* What to do
Could you write out, word for word, only the lines from the one containing "### Componentes Principales" through the last line of the data below?

* Records for this exercise
------------------------
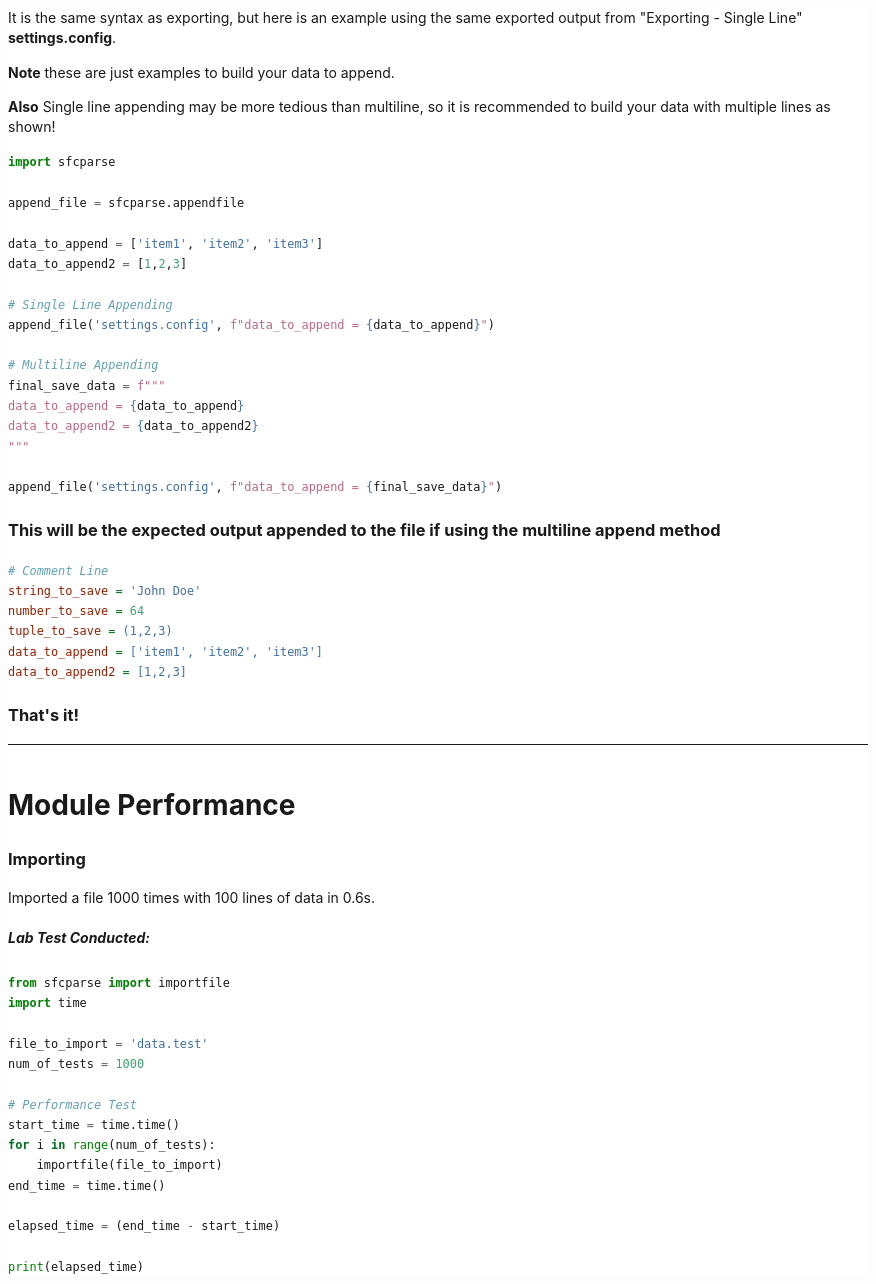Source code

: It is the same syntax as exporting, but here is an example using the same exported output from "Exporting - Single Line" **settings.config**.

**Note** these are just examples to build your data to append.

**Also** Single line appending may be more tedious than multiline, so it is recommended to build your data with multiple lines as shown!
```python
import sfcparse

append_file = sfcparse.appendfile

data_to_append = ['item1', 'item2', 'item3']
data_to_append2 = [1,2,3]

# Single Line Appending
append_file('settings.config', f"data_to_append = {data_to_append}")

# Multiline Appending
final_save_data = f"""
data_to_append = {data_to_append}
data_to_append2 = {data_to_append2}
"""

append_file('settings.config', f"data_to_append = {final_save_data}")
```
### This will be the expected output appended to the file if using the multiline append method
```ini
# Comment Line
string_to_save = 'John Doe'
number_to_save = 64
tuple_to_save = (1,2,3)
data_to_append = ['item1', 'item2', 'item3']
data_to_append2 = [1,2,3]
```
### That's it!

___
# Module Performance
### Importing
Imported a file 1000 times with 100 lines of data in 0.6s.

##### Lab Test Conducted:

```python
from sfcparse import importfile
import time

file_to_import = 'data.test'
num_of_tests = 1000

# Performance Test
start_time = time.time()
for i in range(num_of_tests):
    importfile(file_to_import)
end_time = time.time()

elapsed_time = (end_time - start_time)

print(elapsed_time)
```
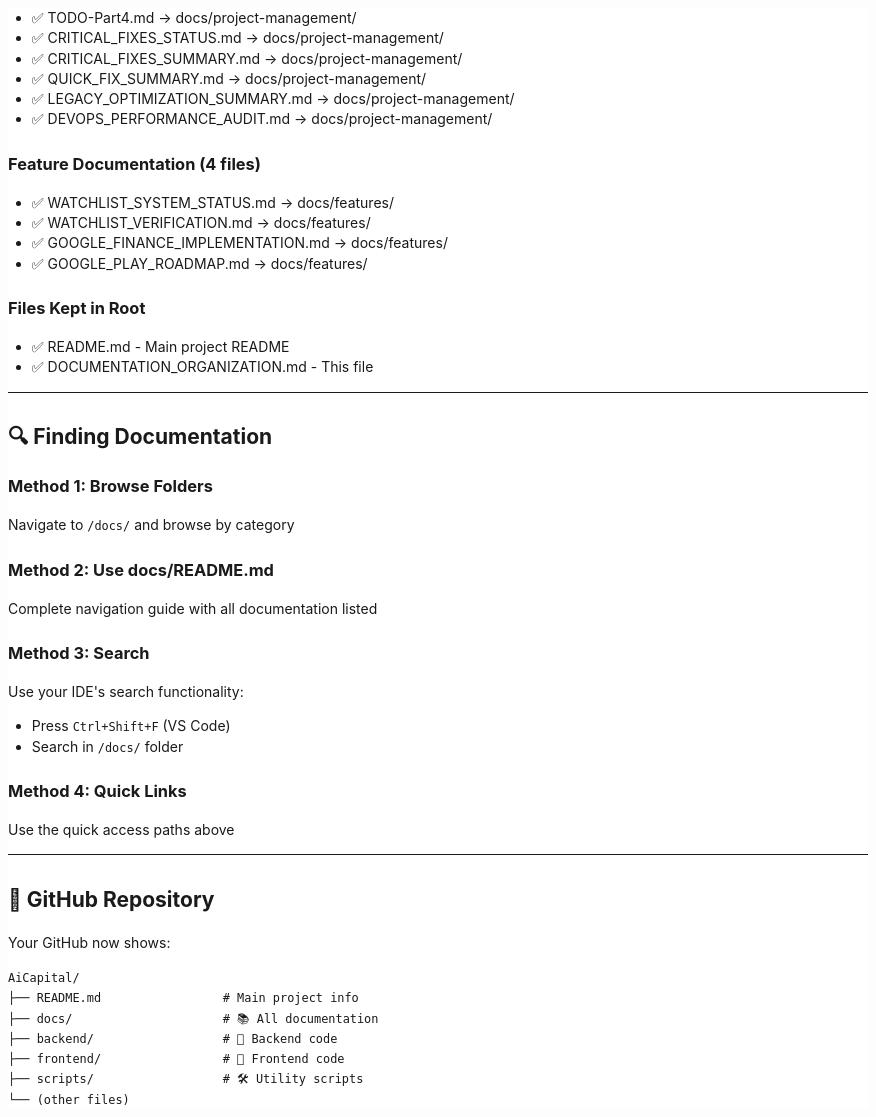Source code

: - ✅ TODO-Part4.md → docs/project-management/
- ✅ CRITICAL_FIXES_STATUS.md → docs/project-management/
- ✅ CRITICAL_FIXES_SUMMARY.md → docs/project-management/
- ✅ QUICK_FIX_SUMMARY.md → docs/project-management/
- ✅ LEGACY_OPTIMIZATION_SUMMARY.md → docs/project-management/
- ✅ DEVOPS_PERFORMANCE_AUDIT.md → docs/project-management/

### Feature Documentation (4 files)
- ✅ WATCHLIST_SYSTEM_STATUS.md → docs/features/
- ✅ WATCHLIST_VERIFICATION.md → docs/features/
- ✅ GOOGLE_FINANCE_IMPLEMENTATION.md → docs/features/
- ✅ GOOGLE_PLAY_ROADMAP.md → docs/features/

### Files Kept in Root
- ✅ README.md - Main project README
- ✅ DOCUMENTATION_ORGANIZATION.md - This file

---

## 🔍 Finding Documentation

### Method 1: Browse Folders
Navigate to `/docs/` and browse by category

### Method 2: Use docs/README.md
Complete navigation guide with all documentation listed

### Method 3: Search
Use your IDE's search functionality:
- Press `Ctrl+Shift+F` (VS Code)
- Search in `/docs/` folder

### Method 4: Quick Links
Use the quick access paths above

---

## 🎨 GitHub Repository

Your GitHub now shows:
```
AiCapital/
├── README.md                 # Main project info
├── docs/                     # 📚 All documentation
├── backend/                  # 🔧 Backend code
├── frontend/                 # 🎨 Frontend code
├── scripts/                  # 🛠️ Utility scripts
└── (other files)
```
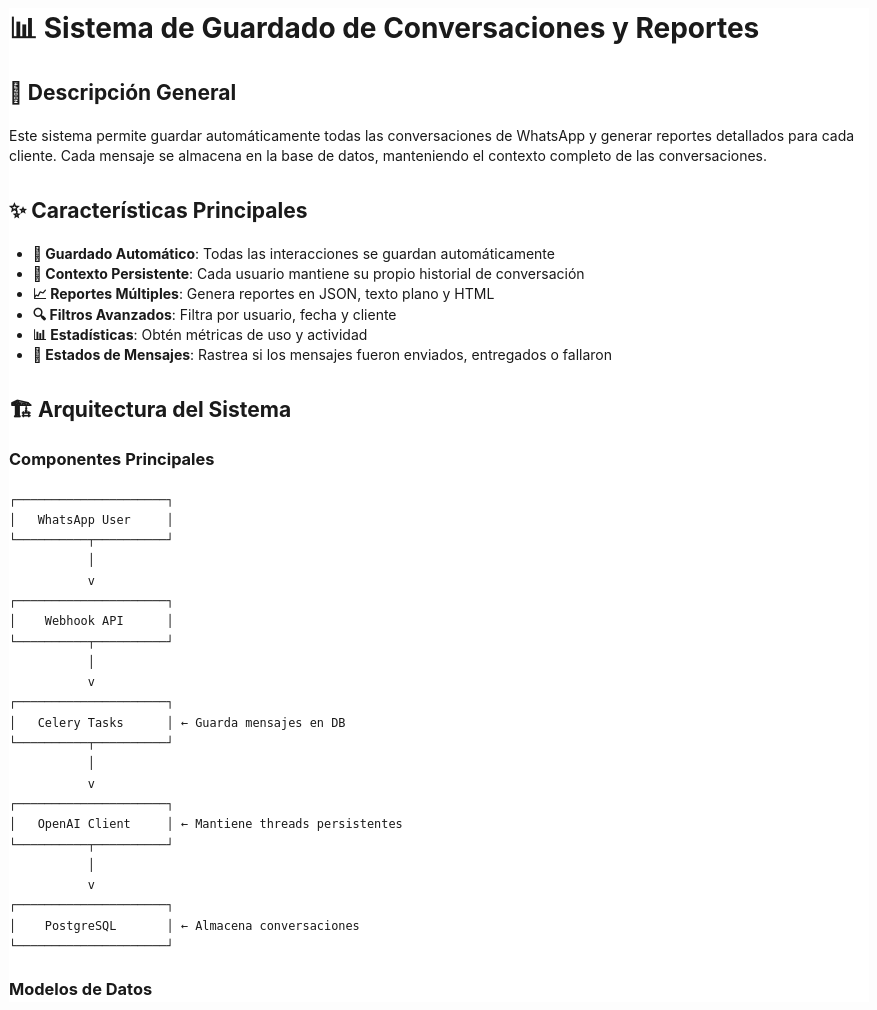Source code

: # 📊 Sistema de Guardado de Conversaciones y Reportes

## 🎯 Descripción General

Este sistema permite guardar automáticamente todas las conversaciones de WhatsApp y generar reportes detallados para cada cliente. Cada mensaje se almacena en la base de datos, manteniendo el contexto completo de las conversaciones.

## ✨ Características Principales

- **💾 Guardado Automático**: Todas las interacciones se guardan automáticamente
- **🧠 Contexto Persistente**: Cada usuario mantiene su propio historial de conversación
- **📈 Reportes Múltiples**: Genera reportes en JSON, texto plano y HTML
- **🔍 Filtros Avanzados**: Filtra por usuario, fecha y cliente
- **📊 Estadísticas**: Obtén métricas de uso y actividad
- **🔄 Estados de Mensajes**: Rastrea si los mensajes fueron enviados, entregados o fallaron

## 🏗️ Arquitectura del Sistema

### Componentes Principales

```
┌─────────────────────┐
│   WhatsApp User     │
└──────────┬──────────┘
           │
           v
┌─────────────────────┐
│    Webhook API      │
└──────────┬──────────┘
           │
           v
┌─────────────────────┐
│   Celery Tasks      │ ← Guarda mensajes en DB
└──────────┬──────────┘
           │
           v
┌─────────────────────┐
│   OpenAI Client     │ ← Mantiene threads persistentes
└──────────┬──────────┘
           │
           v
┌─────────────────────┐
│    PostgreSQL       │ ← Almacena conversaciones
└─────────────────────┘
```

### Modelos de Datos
------------------------
* Output of the exercise
### Componentes Principales

```
┌─────────────────────┐
│   WhatsApp User     │
└──────────┬──────────┘
           │
           v
┌─────────────────────┐
│    Webhook API      │
└──────────┬──────────┘
           │
           v
┌─────────────────────┐
│   Celery Tasks      │ ← Guarda mensajes en DB
└──────────┬──────────┘
           │
           v
┌─────────────────────┐
│   OpenAI Client     │ ← Mantiene threads persistentes
└──────────┬──────────┘
           │
           v
┌─────────────────────┐
│    PostgreSQL       │ ← Almacena conversaciones
└─────────────────────┘
```

### Modelos de Datos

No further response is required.